▶ **Task to complete**
Lines before the one containing "We are after" are not wanted. Transcribe that line and all after it exactly, to the end of the entries.

▶ **Provided data**

------------------------------------

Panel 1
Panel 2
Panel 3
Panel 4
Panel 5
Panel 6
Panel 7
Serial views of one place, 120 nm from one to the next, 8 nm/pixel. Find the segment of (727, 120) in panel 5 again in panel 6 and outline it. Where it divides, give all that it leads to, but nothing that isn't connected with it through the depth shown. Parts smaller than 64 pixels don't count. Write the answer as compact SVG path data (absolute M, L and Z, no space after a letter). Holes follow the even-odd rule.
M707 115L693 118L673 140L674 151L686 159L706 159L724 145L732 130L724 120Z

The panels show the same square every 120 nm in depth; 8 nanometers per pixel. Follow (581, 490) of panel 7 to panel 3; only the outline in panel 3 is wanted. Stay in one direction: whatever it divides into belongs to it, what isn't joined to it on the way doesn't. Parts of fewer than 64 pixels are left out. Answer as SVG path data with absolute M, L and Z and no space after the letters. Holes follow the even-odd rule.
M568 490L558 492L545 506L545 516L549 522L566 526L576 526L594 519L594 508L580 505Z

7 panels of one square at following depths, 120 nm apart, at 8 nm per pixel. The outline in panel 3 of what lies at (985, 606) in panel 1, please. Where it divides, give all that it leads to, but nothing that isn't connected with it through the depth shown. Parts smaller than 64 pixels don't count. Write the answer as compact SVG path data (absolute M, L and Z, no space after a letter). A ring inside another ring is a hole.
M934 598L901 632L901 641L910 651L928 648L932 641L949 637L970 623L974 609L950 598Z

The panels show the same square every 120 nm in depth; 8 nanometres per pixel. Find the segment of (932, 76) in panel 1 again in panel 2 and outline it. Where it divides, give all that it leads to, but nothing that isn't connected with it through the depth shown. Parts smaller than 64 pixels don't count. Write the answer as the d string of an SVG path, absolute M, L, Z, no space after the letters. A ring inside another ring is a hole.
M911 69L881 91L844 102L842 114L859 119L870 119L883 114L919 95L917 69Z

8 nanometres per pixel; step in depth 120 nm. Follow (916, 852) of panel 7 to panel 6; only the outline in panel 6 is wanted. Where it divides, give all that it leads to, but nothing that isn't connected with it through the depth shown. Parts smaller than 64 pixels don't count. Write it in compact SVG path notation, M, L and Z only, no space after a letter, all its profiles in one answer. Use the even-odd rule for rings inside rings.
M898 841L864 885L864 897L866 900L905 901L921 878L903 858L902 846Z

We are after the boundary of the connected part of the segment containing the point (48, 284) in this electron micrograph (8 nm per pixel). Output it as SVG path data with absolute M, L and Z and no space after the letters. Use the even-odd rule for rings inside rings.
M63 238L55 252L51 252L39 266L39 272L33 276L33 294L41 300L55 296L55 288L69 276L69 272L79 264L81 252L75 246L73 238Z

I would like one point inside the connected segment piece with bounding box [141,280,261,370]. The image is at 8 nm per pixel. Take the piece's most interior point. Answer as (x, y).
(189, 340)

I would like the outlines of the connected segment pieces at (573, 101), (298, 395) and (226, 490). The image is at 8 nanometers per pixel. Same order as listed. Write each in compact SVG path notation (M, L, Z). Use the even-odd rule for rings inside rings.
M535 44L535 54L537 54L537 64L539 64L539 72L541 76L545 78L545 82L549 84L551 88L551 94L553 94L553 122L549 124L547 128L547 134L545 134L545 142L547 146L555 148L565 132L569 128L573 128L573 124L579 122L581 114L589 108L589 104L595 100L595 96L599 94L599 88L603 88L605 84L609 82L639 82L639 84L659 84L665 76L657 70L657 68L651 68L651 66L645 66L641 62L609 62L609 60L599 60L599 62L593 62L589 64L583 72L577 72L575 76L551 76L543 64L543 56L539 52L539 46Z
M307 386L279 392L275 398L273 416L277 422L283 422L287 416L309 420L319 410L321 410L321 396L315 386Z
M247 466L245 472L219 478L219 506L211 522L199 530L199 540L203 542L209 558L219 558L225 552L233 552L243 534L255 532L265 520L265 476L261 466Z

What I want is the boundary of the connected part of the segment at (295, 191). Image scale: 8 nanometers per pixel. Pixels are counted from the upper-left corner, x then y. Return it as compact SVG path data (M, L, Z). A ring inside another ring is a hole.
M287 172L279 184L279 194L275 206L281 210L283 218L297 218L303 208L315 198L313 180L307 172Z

------------------------------------

▶ **Result of this exercise**
We are after the boundary of the connected part of the segment containing the point (48, 284) in this electron micrograph (8 nm per pixel). Output it as SVG path data with absolute M, L and Z and no space after the letters. Use the even-odd rule for rings inside rings.
M63 238L55 252L51 252L39 266L39 272L33 276L33 294L41 300L55 296L55 288L69 276L69 272L79 264L81 252L75 246L73 238Z

I would like one point inside the connected segment piece with bounding box [141,280,261,370]. The image is at 8 nm per pixel. Take the piece's most interior point. Answer as (x, y).
(189, 340)

I would like the outlines of the connected segment pieces at (573, 101), (298, 395) and (226, 490). The image is at 8 nanometers per pixel. Same order as listed. Write each in compact SVG path notation (M, L, Z). Use the even-odd rule for rings inside rings.
M535 44L535 54L537 54L537 64L539 64L539 72L541 76L545 78L545 82L549 84L551 88L551 94L553 94L553 122L549 124L547 128L547 134L545 134L545 142L547 146L555 148L565 132L569 128L573 128L573 124L579 122L581 114L589 108L589 104L595 100L595 96L599 94L599 88L603 88L605 84L609 82L639 82L639 84L659 84L665 76L657 70L657 68L651 68L651 66L645 66L641 62L609 62L609 60L599 60L599 62L593 62L589 64L583 72L577 72L575 76L551 76L543 64L543 56L539 52L539 46Z
M307 386L279 392L275 398L273 416L277 422L283 422L287 416L309 420L319 410L321 410L321 396L315 386Z
M247 466L245 472L219 478L219 506L211 522L199 530L199 540L203 542L209 558L219 558L225 552L233 552L243 534L255 532L265 520L265 476L261 466Z

What I want is the boundary of the connected part of the segment at (295, 191). Image scale: 8 nanometers per pixel. Pixels are counted from the upper-left corner, x then y. Return it as compact SVG path data (M, L, Z). A ring inside another ring is a hole.
M287 172L279 184L279 194L275 206L281 210L283 218L297 218L303 208L315 198L313 180L307 172Z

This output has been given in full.